Palm oil plantation, Peru. Much of the land used to grow biofuels such as palm oil is the ancestral land of tribal peoples. © Thomas Quirynen/Survival

This page was created in 2011 and may contain language which is now outdated.

The Philippine government’s push to expand palm oil plantations is threatening the members of the Palawan tribe living in the lowlands of Palawan Island.

In the last few years nickel mining has ravaged valuable areas of rainforest, destroying sacred sites and causing the siltation of rivers and farmland. It is threatening the Palawan tribe’s watersheds, which provide water for the lowland communities.

Now, the lowland Palawan and their land are being confronted with the threats posed by the expansion of oil palm plantations. Oil palm is used for biofuel and is found in many foods and cosmetics.

Palm oil plantations are expanding into land the Palawan use for shifting cultivation and for collecting plants for medicines, food and house building. In some places, plantations have taken over cultivated areas such as rice fields.

The Palawan tribe, comprising around 40,000 people, are shifting cultivators, clearing a small area of the forest for food production before moving on and allowing the forest to regenerate. They hunt wild pig and collect and sell resin, rattan canes and wild honey. The lowland Palawan also plant coconuts and raise livestock.

Their home, the mountainous Palawan Island, lies between the South China and Sulu seas and is referred to by the Philippine Department of Tourism as ‘the Philippines’ last ecological frontier’. An island province, Palawan is part of UNESCO’s ‘Man and Biosphere Reserve’ and was once described by the underwater explorer Jacques Cousteau as having ‘the most beautiful seascape in the world.’

The Palawan tribe has had little say in the development of the plantations. Far from giving their consent to the oil palm, they have not been properly consulted by Agumil Philippines Inc. (the company responsible for the plantations) or by the government authorities. They do not have a clear understanding of agreements that have been made in their name.

‘There is absolutely no transparency in the company’s dealings with local communities,’ says Artiso Mandawa, chair of the local Indigenous organization, ALDAW (Ancestral Land/Domain Watch).

Survival International supports ALDAW in its call for a halt to oil palm expansion on Palawan. ‘Survival is calling for the Philippines government to ensure that the Palawan’s free, prior and informed consent is sought before any activities take place on their land,’ says Survival Director, Stephen Corry.

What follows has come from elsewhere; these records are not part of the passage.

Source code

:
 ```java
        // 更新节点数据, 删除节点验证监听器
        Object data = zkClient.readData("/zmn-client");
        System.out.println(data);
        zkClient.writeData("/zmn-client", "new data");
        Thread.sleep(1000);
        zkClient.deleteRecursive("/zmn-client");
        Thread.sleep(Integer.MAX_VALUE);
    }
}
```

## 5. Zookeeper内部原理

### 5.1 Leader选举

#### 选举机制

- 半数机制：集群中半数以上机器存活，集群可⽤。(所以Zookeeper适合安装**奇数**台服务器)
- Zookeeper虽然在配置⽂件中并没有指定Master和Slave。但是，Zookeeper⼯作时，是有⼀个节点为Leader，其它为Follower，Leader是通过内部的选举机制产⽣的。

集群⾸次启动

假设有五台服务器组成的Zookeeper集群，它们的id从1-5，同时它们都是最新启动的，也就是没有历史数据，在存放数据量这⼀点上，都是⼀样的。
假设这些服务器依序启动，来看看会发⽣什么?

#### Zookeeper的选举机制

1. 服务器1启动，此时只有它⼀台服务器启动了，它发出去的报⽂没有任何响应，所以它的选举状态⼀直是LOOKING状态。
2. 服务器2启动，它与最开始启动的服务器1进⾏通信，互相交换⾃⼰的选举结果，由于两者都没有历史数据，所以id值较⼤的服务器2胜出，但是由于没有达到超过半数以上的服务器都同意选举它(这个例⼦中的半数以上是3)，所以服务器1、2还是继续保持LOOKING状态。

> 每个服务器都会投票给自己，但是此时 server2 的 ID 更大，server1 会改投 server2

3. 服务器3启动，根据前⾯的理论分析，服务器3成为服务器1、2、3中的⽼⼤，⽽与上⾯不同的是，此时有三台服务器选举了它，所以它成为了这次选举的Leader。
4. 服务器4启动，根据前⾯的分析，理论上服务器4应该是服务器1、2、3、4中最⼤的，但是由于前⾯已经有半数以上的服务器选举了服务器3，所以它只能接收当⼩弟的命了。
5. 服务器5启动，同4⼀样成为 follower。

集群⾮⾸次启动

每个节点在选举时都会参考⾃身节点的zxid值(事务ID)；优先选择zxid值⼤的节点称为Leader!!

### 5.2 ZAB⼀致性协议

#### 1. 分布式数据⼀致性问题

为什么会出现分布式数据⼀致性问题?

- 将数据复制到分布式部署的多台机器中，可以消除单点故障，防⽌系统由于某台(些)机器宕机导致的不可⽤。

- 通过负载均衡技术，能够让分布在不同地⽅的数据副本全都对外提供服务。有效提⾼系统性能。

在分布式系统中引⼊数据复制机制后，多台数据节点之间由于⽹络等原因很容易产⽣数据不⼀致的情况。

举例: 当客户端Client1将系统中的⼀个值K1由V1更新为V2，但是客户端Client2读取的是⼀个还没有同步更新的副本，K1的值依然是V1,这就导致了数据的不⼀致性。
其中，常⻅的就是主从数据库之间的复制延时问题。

This consent is only that which is demanded by national and international law. As Artiso Mandawa continued, ‘It is well known that this crop benefits better-off farmers and entrepreneurs, rather than small-scale farmers and Indigenous peoples.

‘We look forward to more sustainable investments for improving agricultural productivity of marginalized farmers. Meanwhile, a moratorium on oil palm expansion should be implemented with haste.’